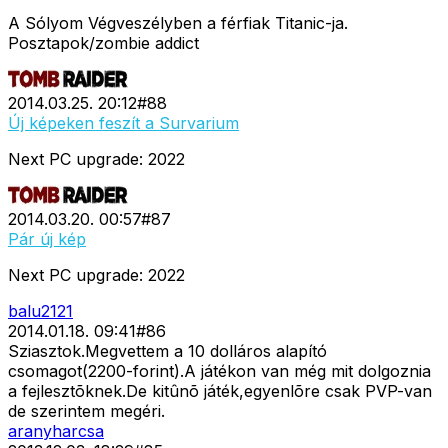
A Sólyom Végveszélyben a férfiak Titanic-ja.
Posztapok/zombie addict
2014.03.25. 20:12
#
88
Új képeken feszít a Survarium
Next PC upgrade: 2022
2014.03.20. 00:57
#
87
Pár új kép
Next PC upgrade: 2022
balu2121
2014.01.18. 09:41
#
86
Sziasztok.Megvettem a 10 dolláros alapító
csomagot(2200-forint).A játékon van még mit dolgoznia
a fejlesztõknek.De kitûnõ játék,egyenlõre csak PVP-van
de szerintem megéri.
aranyharcsa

• **EXERCISE DIRECTIONS**:
What you produce should repeat the data word for word while omitting all images.

• **WRITTEN SOLUTION**:
A Sólyom Végveszélyben a férfiak Titanic-ja.
Posztapok/zombie addict
2014.03.25. 20:12
#
88
Új képeken feszít a Survarium
Next PC upgrade: 2022
2014.03.20. 00:57
#
87
Pár új kép
Next PC upgrade: 2022
balu2121
2014.01.18. 09:41
#
86
Sziasztok.Megvettem a 10 dolláros alapító
csomagot(2200-forint).A játékon van még mit dolgoznia
a fejlesztõknek.De kitûnõ játék,egyenlõre csak PVP-van
de szerintem megéri.
aranyharcsa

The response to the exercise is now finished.